■ **Exercise set**
1. In one to three sentences, explain why the text on emergency management says to set the stage before working on mitigation, recovery and resiliency.
2. Quote the emergency management text word for word, from "Then you move" to "faint of heart!".

╭─ Page excerpt

Disaster response is sexy, and it is what people think emergency management is all about. It is the thing of disaster movies. People dying, people being rescued, buildings falling down, airplanes crashing, etc. etc. Heroes rushing in to save people, pets and the world! My favorite made for TV movie scene was when the FEMA Director was lowered into a deep hole to sacrifice himself by manually setting off an atomic bomb that would stop a series of earthquakes devastating the West Coast of the USA. He died and the quakes stopped. That a great example of "disaster response!"
Mitigation sounds like litigation, and people in general do not know much about it, or for that matter care about it. Resiliency is a new term that people of all walks of life are trying to grapple with to understand. Perhaps the one thing that has stopped recovery planning from happening is that you can't get first responders from talking about the response phase of emergency management.
If you are going to work on mitigation, recovery, and resiliency the first thing you need to do is set the stage. I would say or write something like this:
"We have just experienced a disaster/catastrophe. It has been terrible and here are all the damages and losses. It is now two weeks later and all the rescue operations are completed. Fire trucks are parked back in their fire stations and victims are being buried and survivors have been treated at hospitals and released, or remain being treated. While operations are not 'normal' the extreme measures being taken during the response are over."
Then you move on to getting the group to focus on mitigation, recovery or resiliency. When someone brings up a response issue you remind them that the response is over and we are working on mitigation, recovery or resiliency. If they persist, there are other options, none of which are legal, moral or ethical.
Good luck with this effort--it is not for the faint of heart!

╰─
╭─ Data to examine

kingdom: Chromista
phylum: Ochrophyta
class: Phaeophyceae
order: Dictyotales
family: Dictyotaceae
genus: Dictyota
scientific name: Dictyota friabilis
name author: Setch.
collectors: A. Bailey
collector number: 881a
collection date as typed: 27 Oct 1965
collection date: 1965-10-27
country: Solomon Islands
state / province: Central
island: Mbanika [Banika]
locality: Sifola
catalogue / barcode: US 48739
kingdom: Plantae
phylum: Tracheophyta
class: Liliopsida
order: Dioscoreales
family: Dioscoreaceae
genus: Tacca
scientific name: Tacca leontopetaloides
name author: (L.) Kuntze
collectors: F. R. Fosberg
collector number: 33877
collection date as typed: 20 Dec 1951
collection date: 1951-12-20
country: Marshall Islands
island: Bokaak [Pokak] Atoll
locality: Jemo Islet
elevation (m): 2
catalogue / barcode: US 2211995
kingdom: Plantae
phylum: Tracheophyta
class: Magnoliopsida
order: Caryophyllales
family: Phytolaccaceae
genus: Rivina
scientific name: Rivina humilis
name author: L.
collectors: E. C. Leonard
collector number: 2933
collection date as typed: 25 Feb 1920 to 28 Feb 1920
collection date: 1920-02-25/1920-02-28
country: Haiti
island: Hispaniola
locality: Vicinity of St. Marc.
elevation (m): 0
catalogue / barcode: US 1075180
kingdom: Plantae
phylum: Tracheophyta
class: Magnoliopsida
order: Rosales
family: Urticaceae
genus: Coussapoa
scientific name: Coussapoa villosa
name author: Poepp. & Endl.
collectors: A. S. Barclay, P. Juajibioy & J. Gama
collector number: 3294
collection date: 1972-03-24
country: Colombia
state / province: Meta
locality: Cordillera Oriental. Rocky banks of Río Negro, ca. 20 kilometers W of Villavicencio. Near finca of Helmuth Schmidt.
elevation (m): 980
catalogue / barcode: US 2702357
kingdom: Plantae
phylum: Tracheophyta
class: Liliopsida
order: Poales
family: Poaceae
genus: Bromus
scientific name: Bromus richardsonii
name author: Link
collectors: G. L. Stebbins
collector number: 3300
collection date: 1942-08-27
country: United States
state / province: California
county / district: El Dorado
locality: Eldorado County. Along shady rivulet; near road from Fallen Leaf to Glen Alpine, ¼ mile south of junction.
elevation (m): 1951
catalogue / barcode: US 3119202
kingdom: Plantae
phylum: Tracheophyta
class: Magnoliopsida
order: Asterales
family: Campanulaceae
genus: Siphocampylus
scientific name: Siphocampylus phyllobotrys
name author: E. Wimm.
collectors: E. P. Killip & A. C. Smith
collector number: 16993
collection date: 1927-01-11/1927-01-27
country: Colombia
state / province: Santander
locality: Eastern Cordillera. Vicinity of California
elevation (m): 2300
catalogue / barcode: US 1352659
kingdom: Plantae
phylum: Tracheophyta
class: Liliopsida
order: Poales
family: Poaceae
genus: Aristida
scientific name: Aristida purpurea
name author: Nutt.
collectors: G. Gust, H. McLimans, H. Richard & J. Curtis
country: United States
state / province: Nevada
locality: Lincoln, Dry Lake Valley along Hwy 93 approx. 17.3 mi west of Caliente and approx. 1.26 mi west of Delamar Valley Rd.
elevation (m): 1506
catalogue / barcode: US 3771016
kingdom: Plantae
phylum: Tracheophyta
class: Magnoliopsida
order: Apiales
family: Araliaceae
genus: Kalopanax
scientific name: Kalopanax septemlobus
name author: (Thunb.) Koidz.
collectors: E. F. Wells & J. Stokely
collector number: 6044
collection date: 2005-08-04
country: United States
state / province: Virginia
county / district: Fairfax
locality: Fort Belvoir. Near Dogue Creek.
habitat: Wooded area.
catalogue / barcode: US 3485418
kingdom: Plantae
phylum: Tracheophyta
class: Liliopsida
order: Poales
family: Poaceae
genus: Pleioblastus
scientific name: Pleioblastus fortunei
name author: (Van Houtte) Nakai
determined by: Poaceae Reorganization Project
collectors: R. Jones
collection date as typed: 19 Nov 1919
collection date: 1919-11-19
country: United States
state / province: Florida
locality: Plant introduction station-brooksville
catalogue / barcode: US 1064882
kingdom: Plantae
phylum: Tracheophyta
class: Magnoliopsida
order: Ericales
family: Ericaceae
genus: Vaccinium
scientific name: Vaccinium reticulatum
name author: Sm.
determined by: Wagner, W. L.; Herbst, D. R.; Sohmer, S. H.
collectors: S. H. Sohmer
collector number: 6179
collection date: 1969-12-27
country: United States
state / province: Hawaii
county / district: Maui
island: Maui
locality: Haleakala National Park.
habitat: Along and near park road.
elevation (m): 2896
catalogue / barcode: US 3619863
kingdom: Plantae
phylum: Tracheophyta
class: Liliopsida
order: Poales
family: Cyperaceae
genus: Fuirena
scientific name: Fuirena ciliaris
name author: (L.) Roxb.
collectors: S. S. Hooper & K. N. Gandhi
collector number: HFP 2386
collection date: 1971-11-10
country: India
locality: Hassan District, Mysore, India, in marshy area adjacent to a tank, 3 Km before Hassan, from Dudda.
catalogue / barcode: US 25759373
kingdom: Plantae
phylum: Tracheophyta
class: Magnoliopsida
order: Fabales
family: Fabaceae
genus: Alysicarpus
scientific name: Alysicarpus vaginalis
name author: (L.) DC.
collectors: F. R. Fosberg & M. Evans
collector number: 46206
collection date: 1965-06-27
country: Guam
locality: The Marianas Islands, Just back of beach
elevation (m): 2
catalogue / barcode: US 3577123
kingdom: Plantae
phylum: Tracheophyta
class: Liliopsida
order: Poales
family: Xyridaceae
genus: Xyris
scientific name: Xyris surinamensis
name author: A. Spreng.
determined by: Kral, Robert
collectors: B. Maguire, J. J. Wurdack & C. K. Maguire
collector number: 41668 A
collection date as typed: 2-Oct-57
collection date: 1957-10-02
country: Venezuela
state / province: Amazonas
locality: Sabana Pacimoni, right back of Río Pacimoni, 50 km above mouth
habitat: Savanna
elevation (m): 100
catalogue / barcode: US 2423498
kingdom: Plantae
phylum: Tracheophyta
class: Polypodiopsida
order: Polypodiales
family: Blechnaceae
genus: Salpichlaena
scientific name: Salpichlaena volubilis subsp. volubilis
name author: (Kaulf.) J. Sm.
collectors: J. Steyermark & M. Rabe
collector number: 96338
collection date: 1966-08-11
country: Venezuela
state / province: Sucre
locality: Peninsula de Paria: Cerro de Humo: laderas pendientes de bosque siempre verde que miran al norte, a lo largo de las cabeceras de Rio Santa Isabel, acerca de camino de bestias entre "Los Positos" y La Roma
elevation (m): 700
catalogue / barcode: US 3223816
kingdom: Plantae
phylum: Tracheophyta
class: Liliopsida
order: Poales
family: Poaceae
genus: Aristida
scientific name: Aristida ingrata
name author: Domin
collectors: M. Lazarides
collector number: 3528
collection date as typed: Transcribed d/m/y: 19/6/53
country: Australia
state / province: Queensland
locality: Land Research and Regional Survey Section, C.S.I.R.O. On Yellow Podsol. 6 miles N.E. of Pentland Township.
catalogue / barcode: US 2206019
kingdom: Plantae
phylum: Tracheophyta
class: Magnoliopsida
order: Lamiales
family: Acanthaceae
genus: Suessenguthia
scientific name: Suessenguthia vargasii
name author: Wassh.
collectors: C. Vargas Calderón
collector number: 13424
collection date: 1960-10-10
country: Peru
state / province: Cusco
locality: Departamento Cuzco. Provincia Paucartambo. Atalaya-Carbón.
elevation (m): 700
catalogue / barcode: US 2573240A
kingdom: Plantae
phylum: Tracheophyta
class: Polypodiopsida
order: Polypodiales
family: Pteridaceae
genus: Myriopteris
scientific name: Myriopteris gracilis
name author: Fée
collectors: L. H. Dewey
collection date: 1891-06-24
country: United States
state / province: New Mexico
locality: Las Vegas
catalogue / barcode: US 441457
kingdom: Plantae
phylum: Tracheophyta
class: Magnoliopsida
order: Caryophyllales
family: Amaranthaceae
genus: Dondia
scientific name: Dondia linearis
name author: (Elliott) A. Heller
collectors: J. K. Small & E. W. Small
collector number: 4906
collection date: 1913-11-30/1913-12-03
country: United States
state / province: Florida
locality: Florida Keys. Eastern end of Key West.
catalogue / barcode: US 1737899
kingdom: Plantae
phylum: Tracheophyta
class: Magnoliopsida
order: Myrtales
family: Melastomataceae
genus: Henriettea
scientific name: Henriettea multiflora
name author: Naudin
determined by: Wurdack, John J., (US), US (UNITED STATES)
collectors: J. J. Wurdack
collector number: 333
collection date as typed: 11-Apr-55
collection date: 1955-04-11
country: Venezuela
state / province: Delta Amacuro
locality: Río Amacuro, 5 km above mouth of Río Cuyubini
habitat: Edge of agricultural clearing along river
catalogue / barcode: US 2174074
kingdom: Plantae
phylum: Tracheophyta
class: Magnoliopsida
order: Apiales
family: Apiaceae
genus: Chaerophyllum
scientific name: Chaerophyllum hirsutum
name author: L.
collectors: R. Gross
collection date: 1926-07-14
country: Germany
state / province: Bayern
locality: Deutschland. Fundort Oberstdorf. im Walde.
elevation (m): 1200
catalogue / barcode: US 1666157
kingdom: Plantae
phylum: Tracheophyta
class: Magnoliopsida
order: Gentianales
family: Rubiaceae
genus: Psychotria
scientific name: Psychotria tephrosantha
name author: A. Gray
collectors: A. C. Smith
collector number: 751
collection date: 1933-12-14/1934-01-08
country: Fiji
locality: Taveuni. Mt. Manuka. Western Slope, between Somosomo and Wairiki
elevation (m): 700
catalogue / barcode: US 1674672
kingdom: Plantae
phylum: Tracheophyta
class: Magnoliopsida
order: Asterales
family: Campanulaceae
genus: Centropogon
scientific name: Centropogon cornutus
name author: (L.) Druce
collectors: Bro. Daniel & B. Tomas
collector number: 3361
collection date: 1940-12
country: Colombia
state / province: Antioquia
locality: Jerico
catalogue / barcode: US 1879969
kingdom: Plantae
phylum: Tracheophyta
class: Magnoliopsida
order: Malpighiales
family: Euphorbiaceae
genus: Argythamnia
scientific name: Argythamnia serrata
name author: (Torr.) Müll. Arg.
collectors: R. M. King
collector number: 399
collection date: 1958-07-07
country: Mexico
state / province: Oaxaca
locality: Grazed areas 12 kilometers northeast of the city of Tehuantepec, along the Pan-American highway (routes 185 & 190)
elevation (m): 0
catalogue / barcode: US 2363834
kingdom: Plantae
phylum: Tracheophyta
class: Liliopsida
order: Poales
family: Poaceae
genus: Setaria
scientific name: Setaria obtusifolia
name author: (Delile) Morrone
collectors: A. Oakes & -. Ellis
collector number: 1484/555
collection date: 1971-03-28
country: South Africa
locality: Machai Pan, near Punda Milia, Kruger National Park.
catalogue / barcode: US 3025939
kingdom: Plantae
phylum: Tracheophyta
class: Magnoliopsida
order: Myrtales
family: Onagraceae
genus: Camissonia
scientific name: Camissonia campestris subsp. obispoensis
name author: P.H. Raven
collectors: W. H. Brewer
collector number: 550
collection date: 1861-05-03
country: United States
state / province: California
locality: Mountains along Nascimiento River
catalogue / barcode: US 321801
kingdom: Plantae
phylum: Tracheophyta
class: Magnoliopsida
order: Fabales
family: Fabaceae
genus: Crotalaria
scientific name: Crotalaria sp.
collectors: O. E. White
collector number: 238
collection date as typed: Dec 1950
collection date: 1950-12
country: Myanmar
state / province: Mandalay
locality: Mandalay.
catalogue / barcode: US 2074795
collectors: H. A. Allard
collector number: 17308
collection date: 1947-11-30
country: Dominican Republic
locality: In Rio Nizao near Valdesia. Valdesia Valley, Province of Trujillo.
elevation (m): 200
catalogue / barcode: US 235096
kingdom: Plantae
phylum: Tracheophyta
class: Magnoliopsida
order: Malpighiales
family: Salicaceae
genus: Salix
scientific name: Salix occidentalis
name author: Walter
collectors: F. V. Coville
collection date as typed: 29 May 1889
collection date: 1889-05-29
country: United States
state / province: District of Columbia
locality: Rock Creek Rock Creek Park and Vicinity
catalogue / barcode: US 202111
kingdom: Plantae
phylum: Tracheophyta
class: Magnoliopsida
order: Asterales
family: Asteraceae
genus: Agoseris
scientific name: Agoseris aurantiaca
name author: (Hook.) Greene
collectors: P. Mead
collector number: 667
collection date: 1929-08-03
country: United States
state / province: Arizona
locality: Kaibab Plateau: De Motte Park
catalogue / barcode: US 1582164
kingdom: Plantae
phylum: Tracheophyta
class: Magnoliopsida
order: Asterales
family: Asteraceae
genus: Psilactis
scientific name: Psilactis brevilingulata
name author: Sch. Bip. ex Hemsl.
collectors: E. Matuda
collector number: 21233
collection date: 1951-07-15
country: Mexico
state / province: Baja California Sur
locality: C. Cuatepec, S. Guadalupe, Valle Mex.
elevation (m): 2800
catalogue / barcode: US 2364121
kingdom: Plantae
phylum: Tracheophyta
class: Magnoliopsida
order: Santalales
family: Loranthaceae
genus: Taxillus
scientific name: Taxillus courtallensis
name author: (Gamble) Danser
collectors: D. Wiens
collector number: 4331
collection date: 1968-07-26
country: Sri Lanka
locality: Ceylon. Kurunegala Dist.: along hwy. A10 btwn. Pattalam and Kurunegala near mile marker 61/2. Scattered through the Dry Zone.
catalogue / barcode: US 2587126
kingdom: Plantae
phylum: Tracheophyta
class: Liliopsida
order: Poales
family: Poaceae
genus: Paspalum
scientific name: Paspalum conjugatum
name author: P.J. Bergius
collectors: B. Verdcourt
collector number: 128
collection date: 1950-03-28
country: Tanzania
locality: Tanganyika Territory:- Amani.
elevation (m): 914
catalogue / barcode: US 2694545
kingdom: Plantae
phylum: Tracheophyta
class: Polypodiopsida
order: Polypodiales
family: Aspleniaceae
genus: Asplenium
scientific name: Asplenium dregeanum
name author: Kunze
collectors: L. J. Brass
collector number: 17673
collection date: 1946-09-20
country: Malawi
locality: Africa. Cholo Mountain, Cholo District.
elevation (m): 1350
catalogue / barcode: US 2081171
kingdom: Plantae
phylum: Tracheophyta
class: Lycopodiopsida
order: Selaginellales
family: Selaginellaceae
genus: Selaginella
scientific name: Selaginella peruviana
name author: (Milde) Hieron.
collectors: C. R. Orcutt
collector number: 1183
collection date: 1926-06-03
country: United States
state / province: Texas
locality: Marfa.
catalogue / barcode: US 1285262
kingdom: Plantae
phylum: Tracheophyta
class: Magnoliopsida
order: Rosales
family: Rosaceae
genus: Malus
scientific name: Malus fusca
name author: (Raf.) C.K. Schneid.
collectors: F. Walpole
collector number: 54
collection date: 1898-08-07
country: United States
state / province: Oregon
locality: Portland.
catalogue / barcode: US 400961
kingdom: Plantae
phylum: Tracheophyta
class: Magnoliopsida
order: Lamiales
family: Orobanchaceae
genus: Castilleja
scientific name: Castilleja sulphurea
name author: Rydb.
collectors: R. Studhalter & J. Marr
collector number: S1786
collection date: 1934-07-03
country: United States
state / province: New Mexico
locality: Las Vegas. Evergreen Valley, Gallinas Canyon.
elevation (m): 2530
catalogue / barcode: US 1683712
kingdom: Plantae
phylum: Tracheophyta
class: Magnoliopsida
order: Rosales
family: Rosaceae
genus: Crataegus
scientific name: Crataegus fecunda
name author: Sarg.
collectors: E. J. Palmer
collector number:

╰─

■ **Solutions**
1. First responders keep talking about the response phase, and that may be what has stopped recovery planning from happening. Setting the stage establishes that the disaster has happened and the response is over, so the group can focus on mitigation, recovery or resiliency.

2.
Then you move on to getting the group to focus on mitigation, recovery or resiliency. When someone brings up a response issue you remind them that the response is over and we are working on mitigation, recovery or resiliency. If they persist, there are other options, none of which are legal, moral or ethical.
Good luck with this effort--it is not for the faint of heart!